++++ Extrait présenté
Dans leur décision, les juges ont demandé aux procureurs de modifier sensiblement l’acte d’accusation afin de distinguer clairement les actions présumées de Netanyahu de celles des membres de sa famille, ainsi que les actions présumées d’Elovitch de celles de sa femme, Iris.

Les avocats de Netanyahu s’étaient plaints du fait que le Premier ministre était souvent associé à sa famille dans des demandes supposées d’Elovitch pour apporter divers changements à la couverture de Walla. Ils ont déclaré qu’il n’était pas clair pourquoi Netanyahu devait répondre aux demandes prétendument faites par sa femme ou son fils.

Le tribunal a déclaré que les procureurs doivent indiquer clairement qui a formulé les demandes dans chaque cas et si le Premier ministre aurait eu connaissance de ces demandes ou y aurait été impliqué.

Shaul Elovitch arrive à l’ouverture du procès du Premier ministre Benjamin Netanyahu au tribunal de Jérusalem. Netanyahu est poursuivi pour corruption, fraude et abus de confiance, le 24 mai 2020. (Crédit : Amit Shabi / Flash90)

Il a également demandé aux procureurs de fournir des informations détaillées sur les contacts présumés entre Netanyahu et les Elovitch et sur les avantages qu’ils lui ont accordés. Les avocats du Premier ministre avaient affirmé que les informations fournies n’étaient pas suffisamment détaillées.
++++++++
++++ Données fournies
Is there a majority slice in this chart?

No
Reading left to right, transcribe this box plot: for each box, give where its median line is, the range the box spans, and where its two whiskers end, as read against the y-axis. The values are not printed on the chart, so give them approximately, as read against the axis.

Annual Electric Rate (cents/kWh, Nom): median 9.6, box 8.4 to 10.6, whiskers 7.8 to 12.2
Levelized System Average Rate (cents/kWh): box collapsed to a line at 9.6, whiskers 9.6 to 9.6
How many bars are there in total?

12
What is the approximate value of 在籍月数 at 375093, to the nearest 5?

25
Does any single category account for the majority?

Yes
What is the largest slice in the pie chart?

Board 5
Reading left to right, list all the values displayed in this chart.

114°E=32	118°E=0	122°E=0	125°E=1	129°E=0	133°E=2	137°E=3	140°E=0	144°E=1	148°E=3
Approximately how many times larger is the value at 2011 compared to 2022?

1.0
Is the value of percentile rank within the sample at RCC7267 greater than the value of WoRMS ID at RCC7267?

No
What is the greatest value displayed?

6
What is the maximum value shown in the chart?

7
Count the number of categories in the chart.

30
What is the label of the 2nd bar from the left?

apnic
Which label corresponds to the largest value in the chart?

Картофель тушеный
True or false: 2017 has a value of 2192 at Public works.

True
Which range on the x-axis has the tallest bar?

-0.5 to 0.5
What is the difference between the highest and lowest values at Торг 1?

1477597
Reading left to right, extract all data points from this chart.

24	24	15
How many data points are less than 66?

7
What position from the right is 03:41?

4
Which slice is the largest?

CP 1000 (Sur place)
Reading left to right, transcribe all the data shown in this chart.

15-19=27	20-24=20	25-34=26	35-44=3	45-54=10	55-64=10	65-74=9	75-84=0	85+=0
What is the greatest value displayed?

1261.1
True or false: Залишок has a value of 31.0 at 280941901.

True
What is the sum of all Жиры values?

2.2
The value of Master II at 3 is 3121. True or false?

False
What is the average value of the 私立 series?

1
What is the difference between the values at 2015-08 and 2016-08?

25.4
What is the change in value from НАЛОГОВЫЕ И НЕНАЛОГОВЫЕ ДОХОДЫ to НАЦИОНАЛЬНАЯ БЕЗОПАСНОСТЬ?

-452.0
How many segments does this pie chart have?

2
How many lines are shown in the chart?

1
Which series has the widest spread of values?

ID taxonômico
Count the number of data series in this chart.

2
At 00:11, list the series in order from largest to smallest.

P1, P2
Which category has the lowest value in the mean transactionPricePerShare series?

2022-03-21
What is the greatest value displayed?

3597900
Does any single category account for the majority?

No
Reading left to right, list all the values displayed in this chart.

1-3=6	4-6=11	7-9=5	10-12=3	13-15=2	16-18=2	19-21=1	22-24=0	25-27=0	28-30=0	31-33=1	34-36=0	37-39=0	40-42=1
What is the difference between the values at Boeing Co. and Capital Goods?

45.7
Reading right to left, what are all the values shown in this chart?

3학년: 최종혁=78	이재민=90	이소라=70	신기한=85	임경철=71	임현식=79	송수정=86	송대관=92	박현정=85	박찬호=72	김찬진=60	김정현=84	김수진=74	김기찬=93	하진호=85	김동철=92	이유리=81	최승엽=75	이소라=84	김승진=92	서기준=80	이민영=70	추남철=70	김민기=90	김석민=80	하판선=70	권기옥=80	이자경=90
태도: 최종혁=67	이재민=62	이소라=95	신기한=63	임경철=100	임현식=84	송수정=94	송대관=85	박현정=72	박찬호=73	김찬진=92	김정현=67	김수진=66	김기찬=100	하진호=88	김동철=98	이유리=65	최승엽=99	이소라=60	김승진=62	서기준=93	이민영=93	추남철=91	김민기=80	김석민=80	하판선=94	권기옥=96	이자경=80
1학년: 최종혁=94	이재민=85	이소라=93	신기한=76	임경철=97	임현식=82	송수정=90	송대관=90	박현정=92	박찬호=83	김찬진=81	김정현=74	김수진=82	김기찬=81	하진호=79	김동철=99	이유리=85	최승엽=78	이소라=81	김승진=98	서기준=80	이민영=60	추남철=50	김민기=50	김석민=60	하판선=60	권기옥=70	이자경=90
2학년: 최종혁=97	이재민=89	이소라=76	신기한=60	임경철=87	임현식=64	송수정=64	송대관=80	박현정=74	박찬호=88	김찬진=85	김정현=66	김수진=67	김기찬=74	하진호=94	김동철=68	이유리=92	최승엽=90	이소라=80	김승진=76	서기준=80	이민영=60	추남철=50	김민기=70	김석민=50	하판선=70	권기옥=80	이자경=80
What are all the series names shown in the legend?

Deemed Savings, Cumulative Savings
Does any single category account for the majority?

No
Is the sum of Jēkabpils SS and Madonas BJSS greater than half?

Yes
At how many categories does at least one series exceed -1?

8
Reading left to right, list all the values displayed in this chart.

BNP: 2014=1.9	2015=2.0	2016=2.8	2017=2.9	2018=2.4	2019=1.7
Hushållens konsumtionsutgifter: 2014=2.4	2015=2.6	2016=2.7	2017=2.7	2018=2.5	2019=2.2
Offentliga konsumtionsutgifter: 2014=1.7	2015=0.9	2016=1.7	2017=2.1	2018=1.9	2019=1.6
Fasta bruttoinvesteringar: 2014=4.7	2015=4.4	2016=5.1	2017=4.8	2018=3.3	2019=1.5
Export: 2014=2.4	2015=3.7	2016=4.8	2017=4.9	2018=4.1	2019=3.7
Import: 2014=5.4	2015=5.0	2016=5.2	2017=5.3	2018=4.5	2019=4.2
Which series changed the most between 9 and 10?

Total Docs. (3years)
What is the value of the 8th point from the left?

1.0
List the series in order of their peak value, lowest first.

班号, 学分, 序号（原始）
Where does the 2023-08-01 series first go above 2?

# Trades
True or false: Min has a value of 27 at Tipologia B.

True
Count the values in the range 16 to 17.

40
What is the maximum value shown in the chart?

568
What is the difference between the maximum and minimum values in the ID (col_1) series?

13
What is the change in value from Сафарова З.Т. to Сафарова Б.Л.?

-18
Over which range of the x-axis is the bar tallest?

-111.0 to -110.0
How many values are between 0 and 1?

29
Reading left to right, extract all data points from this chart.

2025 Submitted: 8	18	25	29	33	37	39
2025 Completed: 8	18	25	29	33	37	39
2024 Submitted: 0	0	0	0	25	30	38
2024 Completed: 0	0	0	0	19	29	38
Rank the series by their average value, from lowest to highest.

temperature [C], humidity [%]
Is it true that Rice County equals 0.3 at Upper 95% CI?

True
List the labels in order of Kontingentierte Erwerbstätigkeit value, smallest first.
++++++++
**Consignes**
**a.** Dans l'extrait sur le procès de Netanyahu, relevez tous les chefs pour lesquels Netanyahu est poursuivi.
**b.** Prolongez l'extrait sur le procès de Netanyahu à la suite de sa dernière phrase.

**Réponses par consigne**
**a.** corruption, fraude, abus de confiance

**b.**
Les juges ont rejeté une demande des avocats de Netanyahu visant à modifier les accusations dans une autre affaire, appelée affaire 1000.

Concernant la demande de Netanyahu d’annuler l’acte d’accusation parce qu’il aurait été déposé en violation d’une loi permettant aux membres de la Knesset de demander l’immunité parlementaire, le tribunal a déclaré qu’il n’y avait aucune raison d’annuler les charges puisqu’elles ont été déposées après que le Premier ministre a retiré une demande adressée à la Knesset pour qu’elle lui accorde l’immunité.

Netanyahu s’est réjoui de cette décision.

« Un coup dur pour les procureurs », a-t-il déclaré dans un communiqué. « Il est à nouveau prouvé qu’ils n’ont pas cherché un crime, mais plutôt inventé un crime. »

Dans l’affaire 4000, Netanyahu est accusé de corruption, d’escroquerie et d’abus de confiance. Shaul et Iris Elovitch sont accusés de corruption dans cette affaire.

Netanyahu est également accusé de fraude et d’abus de confiance dans l’affaire 1000 ainsi que dans l’affaire 2000. La première concerne des soupçons selon lesquels Netanyahu a accepté illégalement quelque 200 000 dollars de cadeaux tels que des cigares et du champagne de deux milliardaires – le magnat du cinéma israélien Arnon Milchan, basé à Hollywood, et le magnat australien James Packer.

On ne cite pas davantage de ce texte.